Lucretia smiled, a little weakly. "I'll send a letter."

"I know for a fact that you own a Stone of Farspeech, Lucretia, so let's cut Mr. Postman a break."

"I – yes, okay. You're right, that's a good point." They stood staring at each other for a moment, awkwardly. Lup understood that it was on her to open up the go-go portal and leave, but she felt like something was slipping through her fingers and if she didn't catch it now, she never would. Lucretia's smile grew more strained. "We do, of course, have a standing appointment." It was a bad joke, a really damn dark joke, and in a strange Lucretia way, that made it kind of a pretty good joke? As long as you graded on a bell curve? But it was, genuinely, awful and it felt like the thing was slipping away faster because, dammit, they used to have time.

Lup didn't really think about it when she surged forward to kiss Lucretia, so her face wasn't quite as tangible as her usual standard. Physically, it didn't feel like much.

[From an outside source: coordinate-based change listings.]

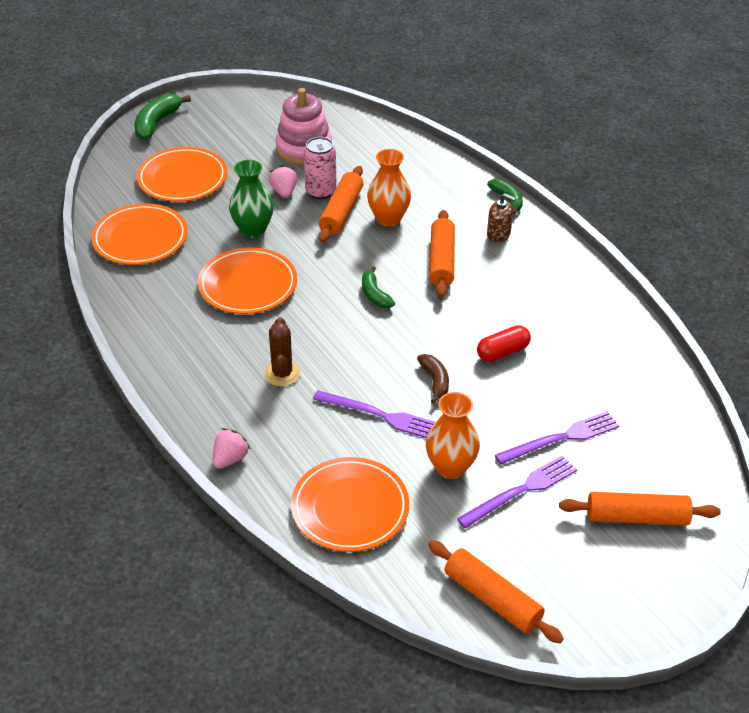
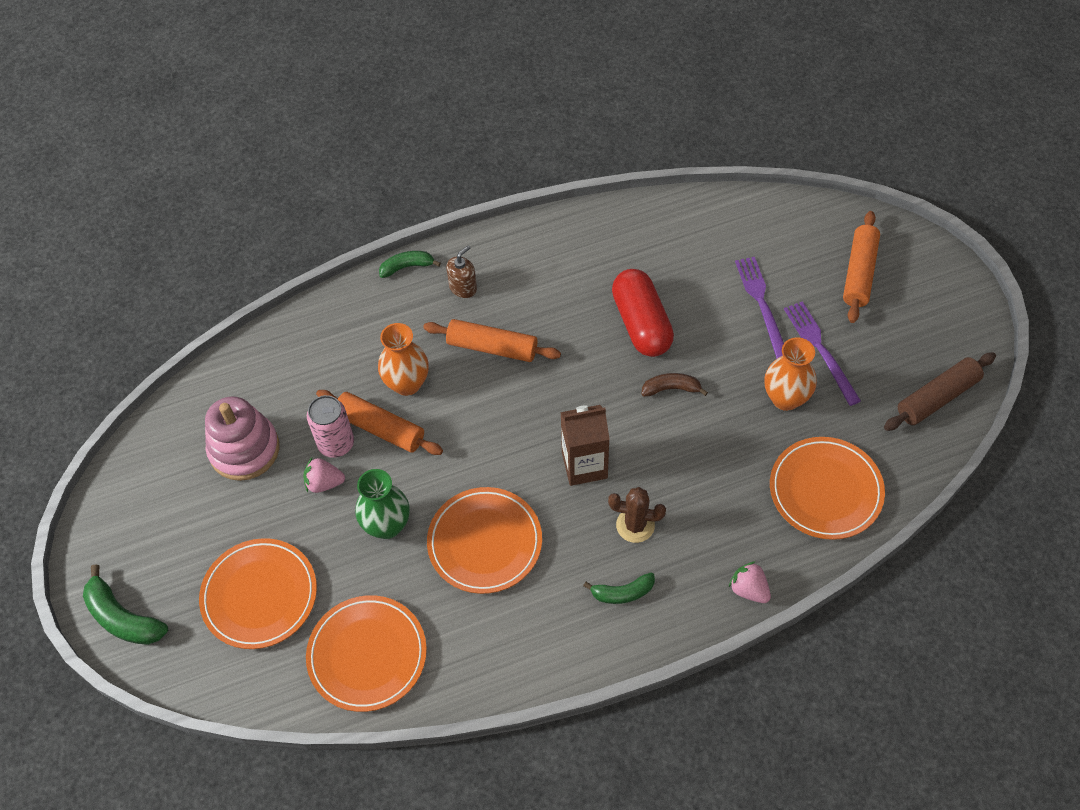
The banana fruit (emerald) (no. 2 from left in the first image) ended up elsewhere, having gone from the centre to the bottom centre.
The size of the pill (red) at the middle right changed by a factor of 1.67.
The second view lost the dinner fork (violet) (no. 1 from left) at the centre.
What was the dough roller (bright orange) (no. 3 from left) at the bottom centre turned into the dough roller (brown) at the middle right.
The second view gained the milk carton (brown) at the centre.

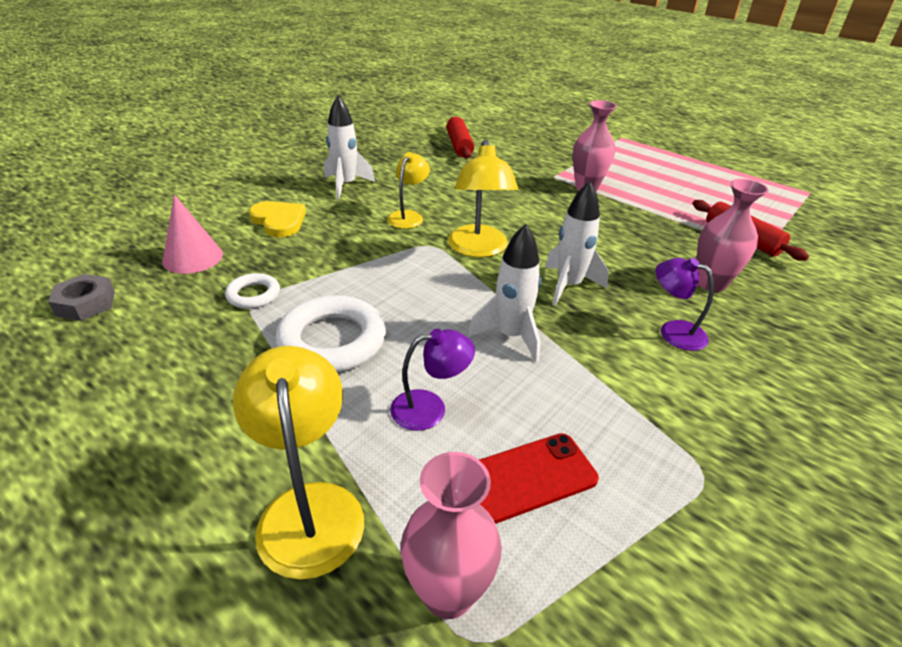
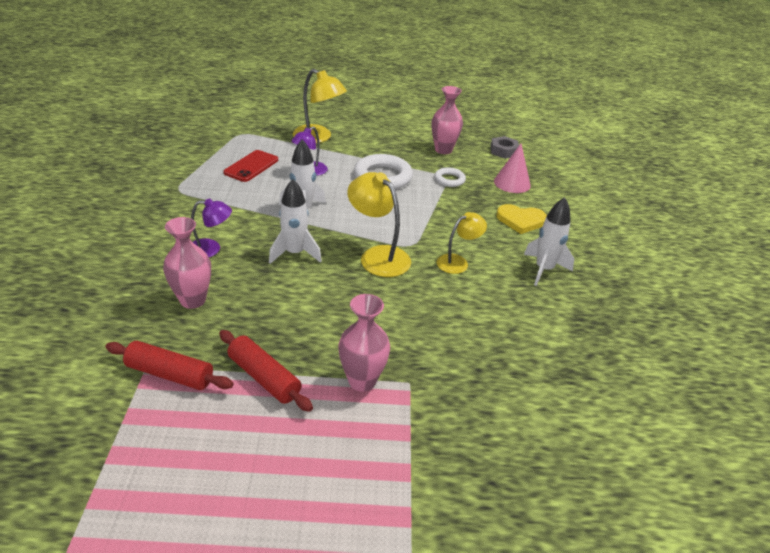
The dough roller (red) (no. 1 from left in the first image) ended up elsewhere, having gone from the top centre to the bottom centre.
The desk lamp (bright yellow) (no. 2 from left in the first image) at the top centre ended up facing another way, 105 degrees counterclockwise from before.
The tall vase (rosy) (no. 1 from left in the first image) ended up elsewhere, having gone from the bottom centre to the top centre.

Emotionally, it was…kind of everything. "We're gonna be okay," Lup said, resting her forehead against Lucretia's like she had the last time they'd stood on the moonbase together. "You and me? We're gonna be fine."

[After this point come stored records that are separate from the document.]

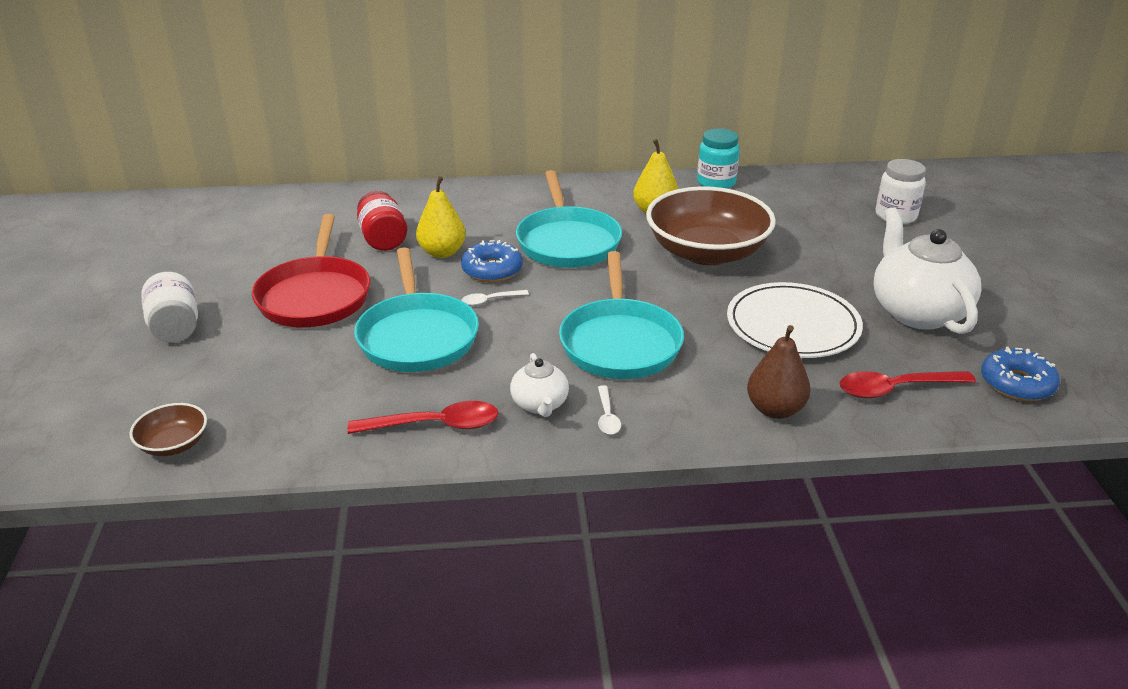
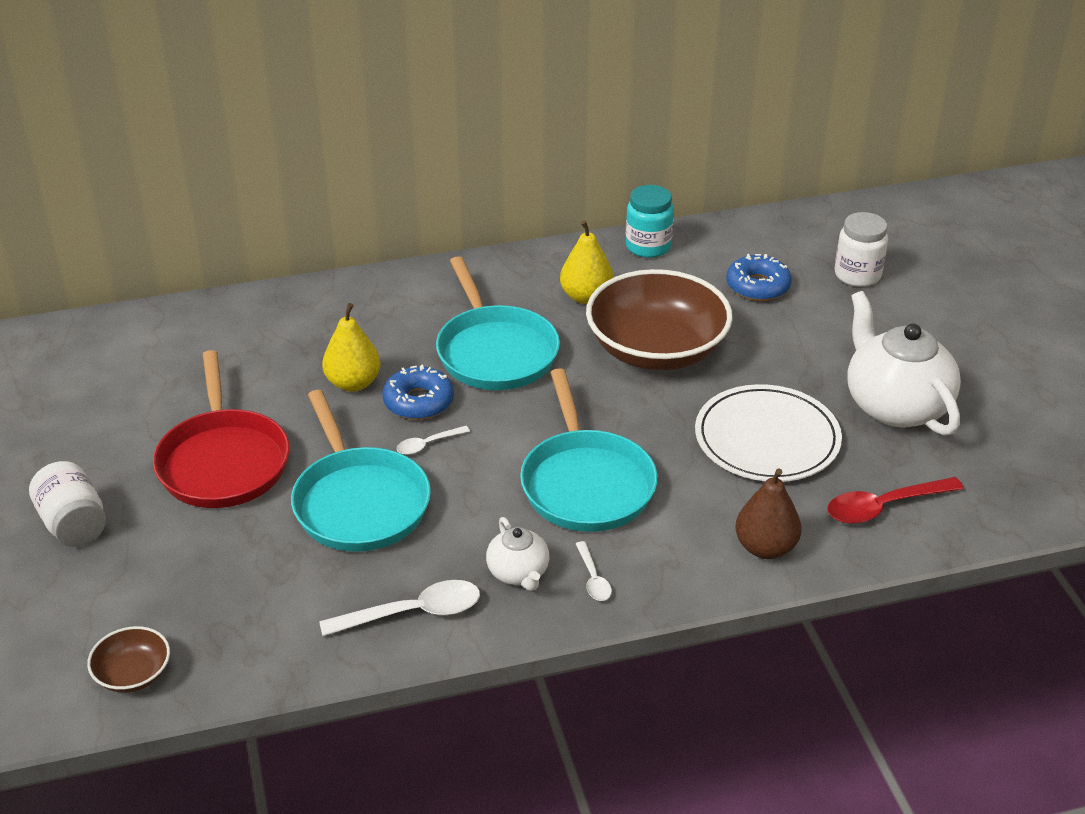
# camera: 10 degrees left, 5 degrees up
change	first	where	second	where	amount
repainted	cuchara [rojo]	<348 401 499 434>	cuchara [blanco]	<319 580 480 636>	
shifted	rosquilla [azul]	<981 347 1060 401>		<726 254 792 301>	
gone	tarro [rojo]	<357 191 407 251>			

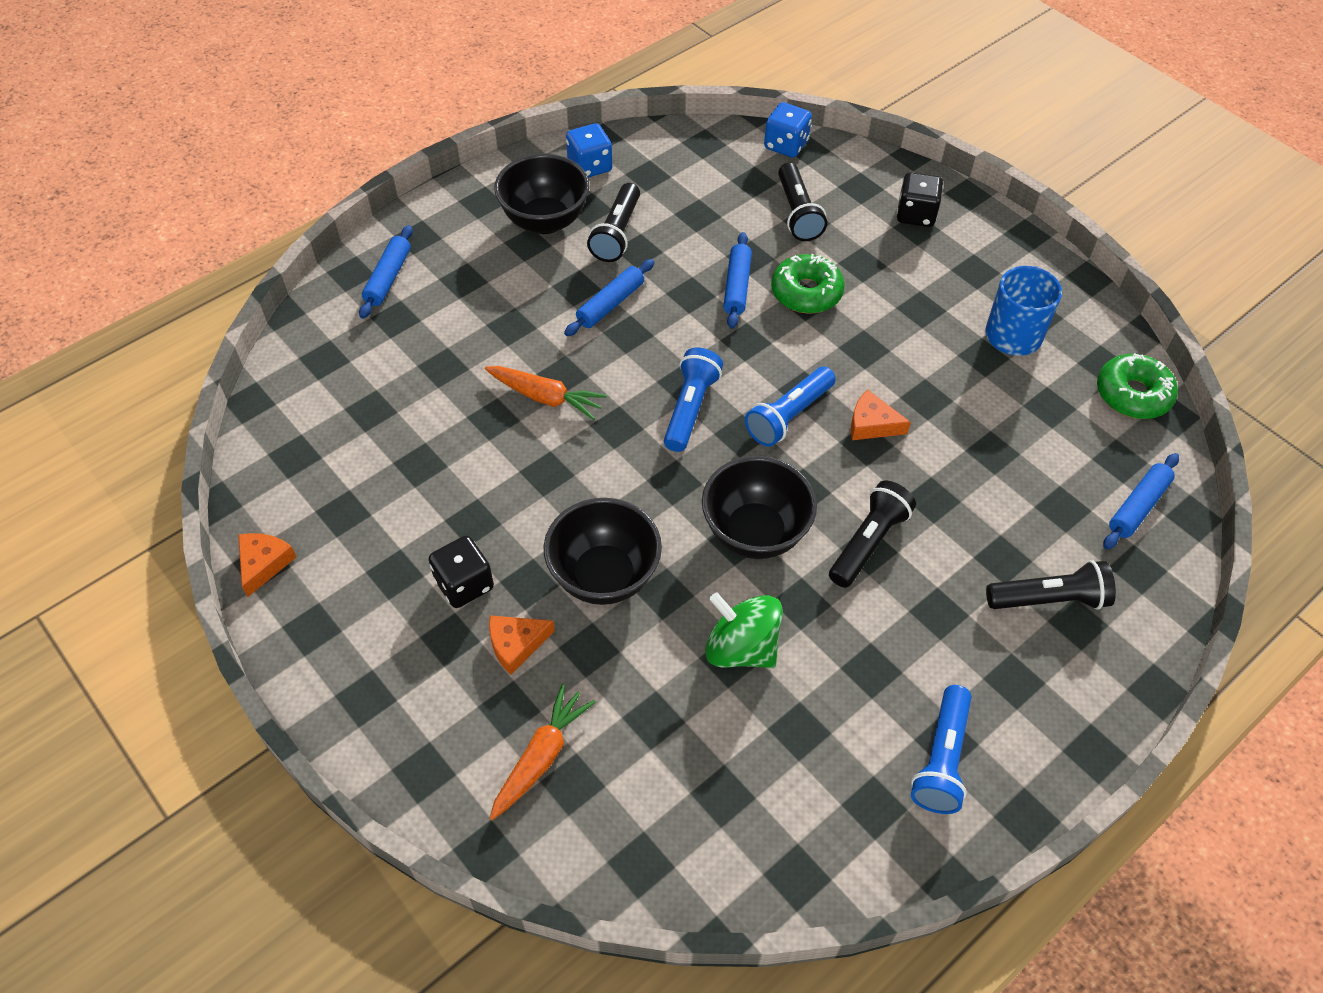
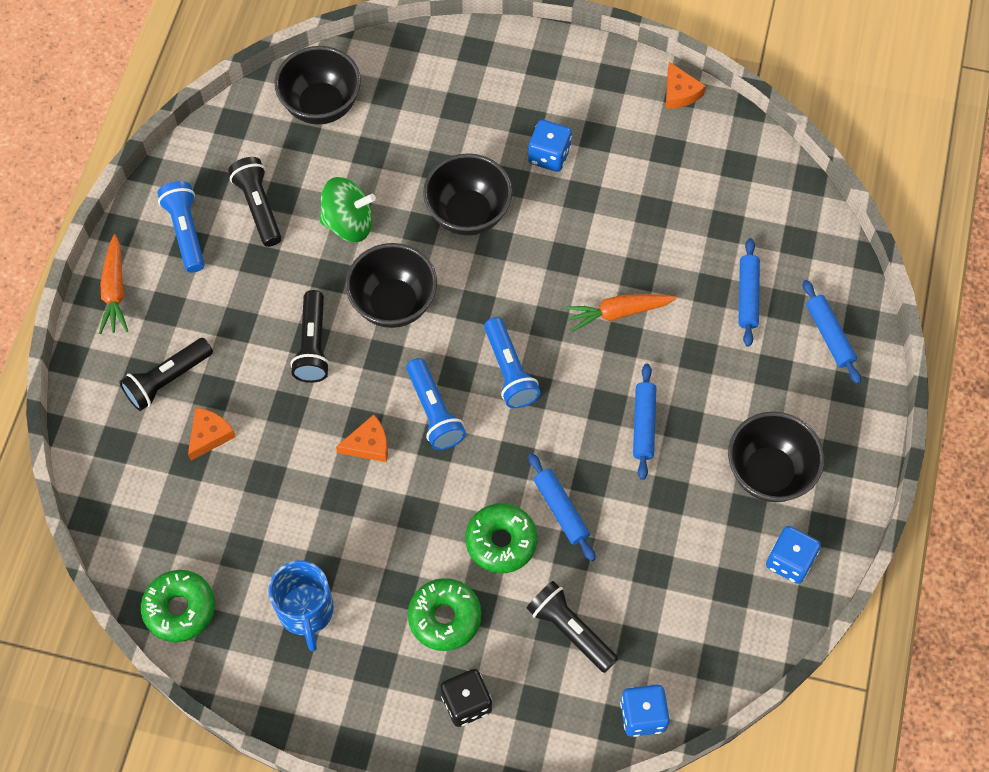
# camera: 145 degrees right, 10 degrees up
change	first	where	second	where	amount
shifted	zanahoria [naranja]	<489 684 595 820>		<99 234 128 334>	
shifted	queso [naranja]	<489 615 555 675>		<188 408 236 460>	
shifted	lámpara de mano [negro]	<587 183 640 262>		<228 157 281 247>	
new			cuenco [negro]	<274 46 361 125>	
rotated	lámpara de mano [azul]	<745 367 836 447>		<406 358 466 450>	150 degrees clockwise
new			rosquilla [verde]	<408 578 482 651>	
repainted	dado [negro]	<428 536 494 608>	dado [azul]	<528 120 572 172>	
shifted	rodillo [azul]	<1103 453 1179 550>		<738 238 760 347>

Hat-man had been speaking for some time, but Lup was finding it hard to focus. Everything was so bright and colourful and solid around her; she was glad that she'd apparently already sat down or the vertigo would have been liable to make her puke. Lucretia had not yet unwrapped her arms from around her, but, to be fair, Lup was not doing much to discourage the hugging.

"The strength of your resolve has been tested," Hat-man said, "and you have been found –"

"Worthy," what sounded like half a dozen voices from around the hall answered.

"May this strength serve you just as well in the trials of your future," Hat-man said. "The integrity of your souls has been tested. You have been found –"

"Worthy," said the chorus.

"May they guide you true for the rest of your lives. The fealty of your bond has been tested. You have been found –"

"Worthy," Lup said, knocking her head gently against Lucretia's shoulder. "We're worthy, you assholes."

Lucretia looked up, chin straight and defiant – supported by an inner thread of steel that was usually hidden. "We…appreciate the hospitality that you have shown us, but it's been a long day. And I believe that you have something that belongs to us."

"What she said," Lup said.

Hat-man floundered for a moment, taken aback. There were murmurings from around the hall. "Yes, I am aware of the bargain you have struck," he said with careful diplomacy, "but surely such dire matters can wait until –"

"Now, please," Lucretia said.

Hat-man stammered something out, but it sounded like he was going to comply, so Lup let her eyes rest for a moment. "This is a good look for you."

Lucretia's arms squeezed, a minute change in pressure. "It seemed prudent to wrap things up."

"Mm. I'm definitely gonna kiss you later, okay?"

"Okay." Lucretia laughed, soft and private. "It's a date."